• [Work required] What is needed is an exact copy of the entries, with the pictures excluded.

(Data extracted from a collection)
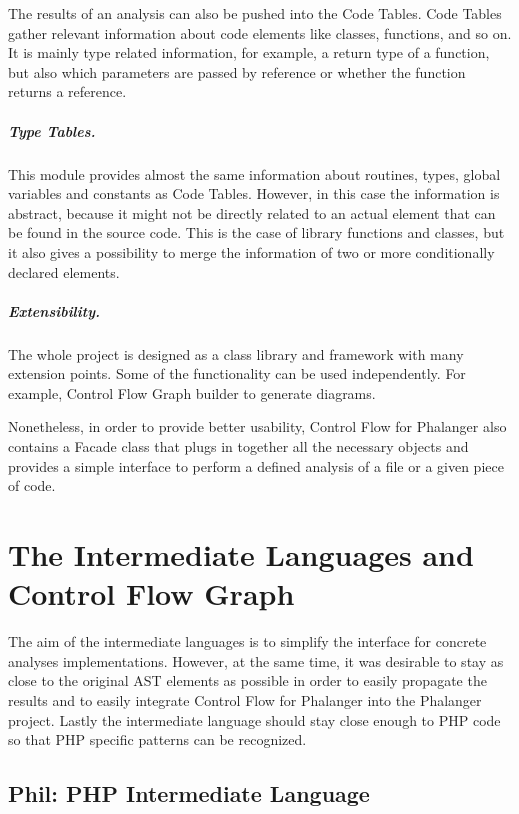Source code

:     The results of an analysis can also be pushed into 
    the Code Tables. Code Tables gather relevant information 
    about code elements like classes, functions, and so on. 
    It is mainly type related information, 
    for example, a return type of a function, 
    but also which parameters are passed by reference or 
    whether the function returns a reference.
    
    \subparagraph*{Type Tables.} This module provides 
    almost the same information about routines, types, 
    global variables and constants as Code Tables. 
    However, in this case the information 
    is abstract, because it might not be directly related 
    to an actual element that can be found in the source code. 
    This is the case of library functions and classes, 
    but it also gives a possibility to merge the information 
    of two or more conditionally declared elements. 
    
    \subparagraph*{Extensibility.}
    The whole project is designed as a class library and 
    framework with many extension points. Some of the 
    functionality can be used independently. For example, 
    Control Flow Graph builder to generate diagrams.
    
    Nonetheless, in order to provide better usability, 
    Control Flow for Phalanger also contains 
    a Facade class  
    that plugs in together all the necessary objects 
    and provides a simple interface to perform a defined 
    analysis of a file or a given piece of code.
    
    \section{The Intermediate Languages and Control Flow Graph}
        The aim of the intermediate languages is to simplify the 
        interface for concrete analyses implementations. 
        However, at the same time, it was desirable to stay as 
        close to the original AST elements as possible in order 
        to easily propagate the results and to easily integrate 
        Control Flow for Phalanger into the Phalanger project.         
        Lastly the intermediate language should stay close enough 
        to PHP code so that PHP specific patterns can be recognized.
        
        \subsection{Phil: PHP Intermediate Language}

• [Response]
Source code

:     The results of an analysis can also be pushed into 
    the Code Tables. Code Tables gather relevant information 
    about code elements like classes, functions, and so on. 
    It is mainly type related information, 
    for example, a return type of a function, 
    but also which parameters are passed by reference or 
    whether the function returns a reference.
    
    \subparagraph*{Type Tables.} This module provides 
    almost the same information about routines, types, 
    global variables and constants as Code Tables. 
    However, in this case the information 
    is abstract, because it might not be directly related 
    to an actual element that can be found in the source code. 
    This is the case of library functions and classes, 
    but it also gives a possibility to merge the information 
    of two or more conditionally declared elements. 
    
    \subparagraph*{Extensibility.}
    The whole project is designed as a class library and 
    framework with many extension points. Some of the 
    functionality can be used independently. For example, 
    Control Flow Graph builder to generate diagrams.
    
    Nonetheless, in order to provide better usability, 
    Control Flow for Phalanger also contains 
    a Facade class  
    that plugs in together all the necessary objects 
    and provides a simple interface to perform a defined 
    analysis of a file or a given piece of code.
    
    \section{The Intermediate Languages and Control Flow Graph}
        The aim of the intermediate languages is to simplify the 
        interface for concrete analyses implementations. 
        However, at the same time, it was desirable to stay as 
        close to the original AST elements as possible in order 
        to easily propagate the results and to easily integrate 
        Control Flow for Phalanger into the Phalanger project.         
        Lastly the intermediate language should stay close enough 
        to PHP code so that PHP specific patterns can be recognized.
        
        \subsection{Phil: PHP Intermediate Language}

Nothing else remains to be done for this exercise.